Acquisition is not the only option for China in securing the skills of Australian construction firms. The One Belt One Road Initiative, together with ChAFTA presents, opportunities for Australian companies to joint venture with Chinese companies in providing construction services.
At its heart the One Belt One Road Initiative is about connectedness both physically through infrastructure and politically through neighbourhood diplomacy (see Connectedness: The key to unlocking Asia?).

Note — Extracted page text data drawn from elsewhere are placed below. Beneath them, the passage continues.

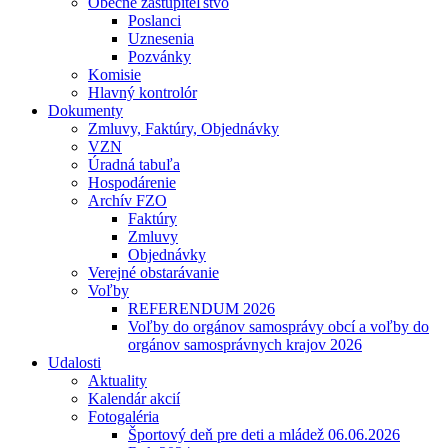
Obecné zastupiteľstvo
Poslanci
Uznesenia
Pozvánky
Komisie
Hlavný kontrolór
Dokumenty
Zmluvy, Faktúry, Objednávky
VZN
Úradná tabuľa
Hospodárenie
Archív FZO
Faktúry
Zmluvy
Objednávky
Verejné obstarávanie
Voľby
REFERENDUM 2026
Voľby do orgánov samosprávy obcí a voľby do
orgánov samosprávnych krajov 2026
Udalosti
Aktuality
Kalendár akcií
Fotogaléria
Športový deň pre deti a mládež 06.06.2026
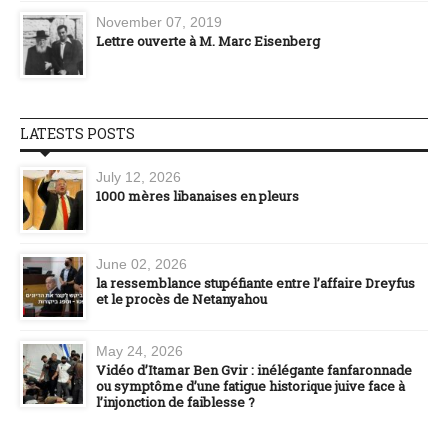
November 07, 2019
Lettre ouverte à M. Marc Eisenberg
LATESTS POSTS
July 12, 2026
1000 mères libanaises en pleurs
June 02, 2026
la ressemblance stupéfiante entre l’affaire Dreyfus
et le procès de Netanyahou
May 24, 2026
Vidéo d’Itamar Ben Gvir : inélégante fanfaronnade
ou symptôme d’une fatigue historique juive face à
l’injonction de faiblesse ?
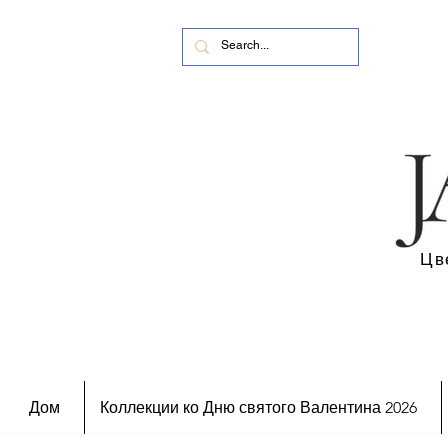
Цв
Дом
Коллекции ко Дню святого Валентина 2026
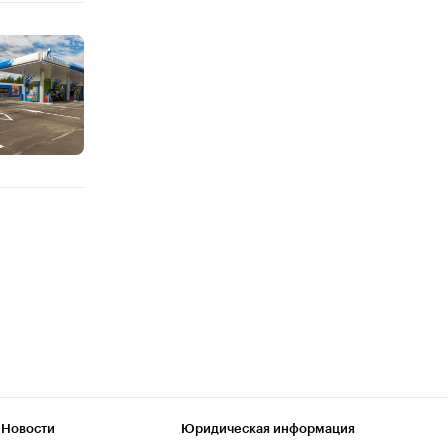
 Новости
Юридическая информация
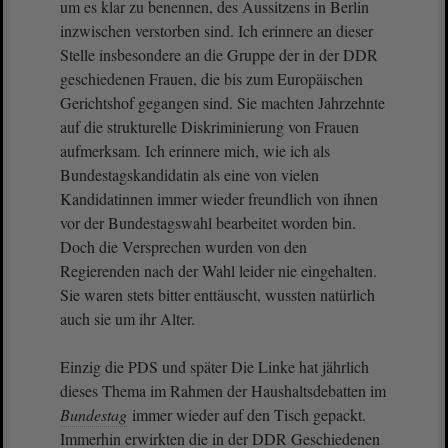
um es klar zu benennen, des Aussitzens in Berlin
inzwischen verstorben sind. Ich erinnere an dieser
Stelle insbesondere an die Gruppe der in der DDR
geschiedenen Frauen, die bis zum Europäischen
Gerichtshof gegangen sind. Sie machten Jahrzehnte
auf die strukturelle Diskriminierung von Frauen
aufmerksam. Ich erinnere mich, wie ich als
Bundestagskandidatin als eine von vielen
Kandidatinnen immer wieder freundlich von ihnen
vor der Bundestagswahl bearbeitet worden bin.
Doch die Versprechen wurden von den
Regierenden nach der Wahl leider nie eingehalten.
Sie waren stets bitter enttäuscht, wussten natürlich
auch sie um ihr Alter.
Einzig die PDS und später Die Linke hat jährlich
dieses Thema im Rahmen der Haushaltsdebatten im
Bundestag
immer wieder auf den Tisch gepackt.
Immerhin erwirkten die in der DDR Geschiedenen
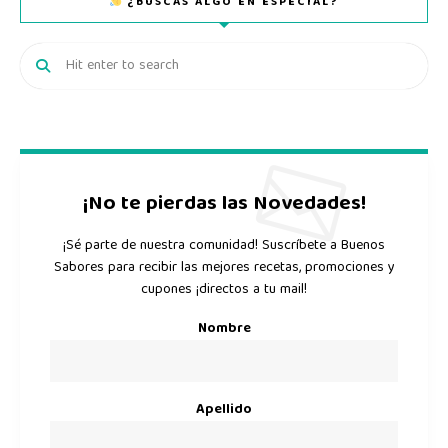
¿BUSCAS ALGO EN ESPECIAL?
¡No te pierdas las Novedades!
¡Sé parte de nuestra comunidad! Suscríbete a Buenos
Sabores para recibir las mejores recetas, promociones y
cupones ¡directos a tu mail!
Nombre
Apellido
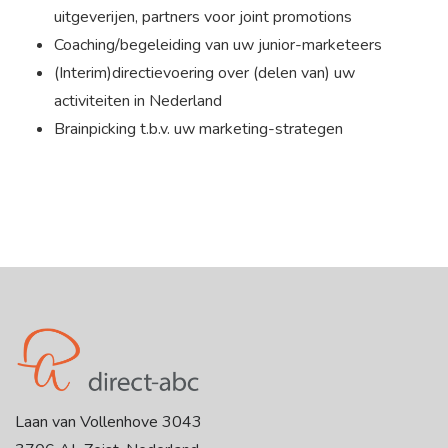
uitgeverijen, partners voor joint promotions
Coaching/begeleiding van uw junior-marketeers
(Interim)directievoering over (delen van) uw
activiteiten in Nederland
Brainpicking t.b.v. uw marketing-strategen
Laan van Vollenhove 3043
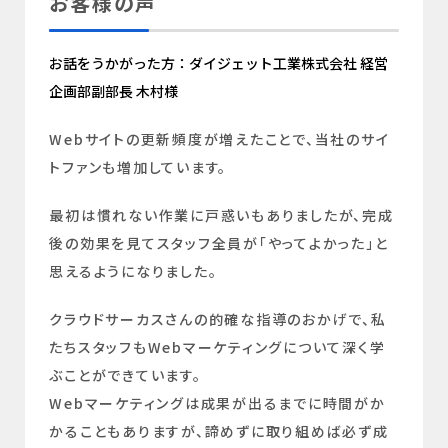
お客様の声
お話をうかがった方：ダイジェット工業株式会社 経営
企画部副部長 木村様
Webサイトの更新頻度が増えたことで、当社のサイ
トファンも増加しています。
最初は慣れない作業に戸惑いもありましたが、完成
後の効果を見てスタッフ全員が「やってよかった」と
思えるようになりました。
クラウドサーカスさんの的確な指導のおかげで、私
たちスタッフもWebマーケティングについて深く学
ぶことができています。
Webマーケティングは成果が出るまでに時間がか
かることもありますが、諦めずに取り組めば必ず成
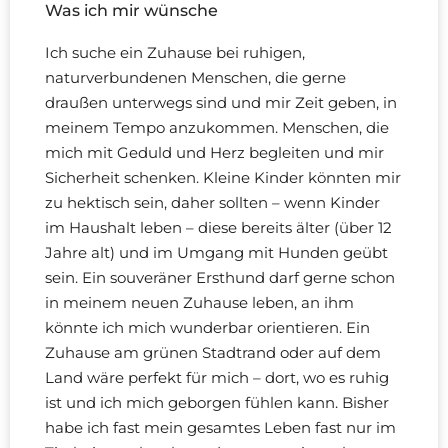
Was ich mir wünsche
Ich suche ein Zuhause bei ruhigen,
naturverbundenen Menschen, die gerne
draußen unterwegs sind und mir Zeit geben, in
meinem Tempo anzukommen. Menschen, die
mich mit Geduld und Herz begleiten und mir
Sicherheit schenken. Kleine Kinder könnten mir
zu hektisch sein, daher sollten – wenn Kinder
im Haushalt leben – diese bereits älter (über 12
Jahre alt) und im Umgang mit Hunden geübt
sein. Ein souveräner Ersthund darf gerne schon
in meinem neuen Zuhause leben, an ihm
könnte ich mich wunderbar orientieren. Ein
Zuhause am grünen Stadtrand oder auf dem
Land wäre perfekt für mich – dort, wo es ruhig
ist und ich mich geborgen fühlen kann. Bisher
habe ich fast mein gesamtes Leben fast nur im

Securing and maintaining a social licence in the delivery of infrastructure projects throughout the One Belt One Road will be fundamental to its success.
One dividend of the mining boom not frittered away is the positive reputation of Australian companies in the sector for sensitivity to local conditions, fair dealing and good corporate responsibility.
The delivery of large and small scale energy and resource projects, has equipped Australian construction companies with a myriad of sophisticated approaches to working with complex and competing interests which, in turn, have allowed them to effectively manage reputational risk and to secure a social licence to operate.
Chinese companies investing and partnering with Australian construction companies can utilise and leverage their expertise in developing and maintaining a social licence and seek to dispel myths about China’s greater ambitions underlying the One Belt One Road.
While Australia does not fall on the One Belt One Road map, it nonetheless presents Australian construction companies with an opportunity to gain from the spreading of economic development.
Supporting the One Belt One Road initiative, together with our involvement in the G20 Hub and Asia Infrastructure Bank, means Australian construction companies can be participants rather than bystanders in an initiative that is likely to reshape the global economy as the Silk Road did in the 14th century.